• _What the task asks_: Can you change every "demócrata" in the listing below to "legisladora", keeping everything else the same and leaving out the pictures?

• _Data for processing_:
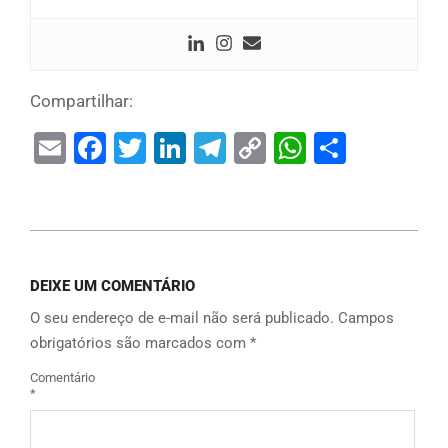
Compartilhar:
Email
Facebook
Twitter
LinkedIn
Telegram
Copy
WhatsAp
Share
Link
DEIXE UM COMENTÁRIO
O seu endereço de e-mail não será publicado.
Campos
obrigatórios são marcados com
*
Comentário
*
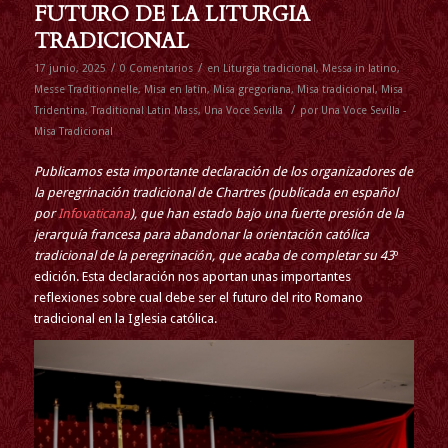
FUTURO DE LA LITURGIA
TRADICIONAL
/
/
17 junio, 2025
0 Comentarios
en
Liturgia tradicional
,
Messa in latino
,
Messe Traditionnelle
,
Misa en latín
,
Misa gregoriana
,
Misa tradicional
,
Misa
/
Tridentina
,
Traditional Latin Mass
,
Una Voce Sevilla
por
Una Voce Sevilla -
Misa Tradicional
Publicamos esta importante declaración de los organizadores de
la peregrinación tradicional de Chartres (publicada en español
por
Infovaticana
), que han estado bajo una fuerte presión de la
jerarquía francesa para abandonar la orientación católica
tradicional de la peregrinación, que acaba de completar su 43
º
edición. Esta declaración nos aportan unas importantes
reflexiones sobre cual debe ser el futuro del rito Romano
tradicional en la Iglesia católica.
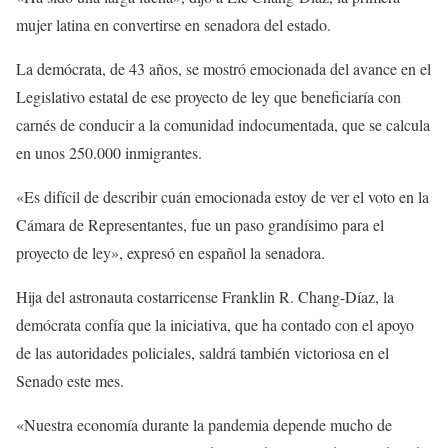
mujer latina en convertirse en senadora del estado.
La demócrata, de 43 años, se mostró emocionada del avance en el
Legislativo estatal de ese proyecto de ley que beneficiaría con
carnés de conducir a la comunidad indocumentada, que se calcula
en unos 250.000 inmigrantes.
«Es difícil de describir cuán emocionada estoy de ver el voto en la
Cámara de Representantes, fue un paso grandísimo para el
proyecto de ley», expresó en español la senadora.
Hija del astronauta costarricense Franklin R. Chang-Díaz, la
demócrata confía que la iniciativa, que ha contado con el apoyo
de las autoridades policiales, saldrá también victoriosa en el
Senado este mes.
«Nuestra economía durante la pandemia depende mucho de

• _Solution_:
Compartilhar:
Email
Facebook
Twitter
LinkedIn
Telegram
Copy
WhatsAp
Share
Link
DEIXE UM COMENTÁRIO
O seu endereço de e-mail não será publicado.
Campos
obrigatórios são marcados com
*
Comentário
*
FUTURO DE LA LITURGIA
TRADICIONAL
/
/
17 junio, 2025
0 Comentarios
en
Liturgia tradicional
,
Messa in latino
,
Messe Traditionnelle
,
Misa en latín
,
Misa gregoriana
,
Misa tradicional
,
Misa
/
Tridentina
,
Traditional Latin Mass
,
Una Voce Sevilla
por
Una Voce Sevilla -
Misa Tradicional
Publicamos esta importante declaración de los organizadores de
la peregrinación tradicional de Chartres (publicada en español
por
Infovaticana
), que han estado bajo una fuerte presión de la
jerarquía francesa para abandonar la orientación católica
tradicional de la peregrinación, que acaba de completar su 43
º
edición. Esta declaración nos aportan unas importantes
reflexiones sobre cual debe ser el futuro del rito Romano
tradicional en la Iglesia católica.
mujer latina en convertirse en senadora del estado.
La legisladora, de 43 años, se mostró emocionada del avance en el
Legislativo estatal de ese proyecto de ley que beneficiaría con
carnés de conducir a la comunidad indocumentada, que se calcula
en unos 250.000 inmigrantes.
«Es difícil de describir cuán emocionada estoy de ver el voto en la
Cámara de Representantes, fue un paso grandísimo para el
proyecto de ley», expresó en español la senadora.
Hija del astronauta costarricense Franklin R. Chang-Díaz, la
legisladora confía que la iniciativa, que ha contado con el apoyo
de las autoridades policiales, saldrá también victoriosa en el
Senado este mes.
«Nuestra economía durante la pandemia depende mucho de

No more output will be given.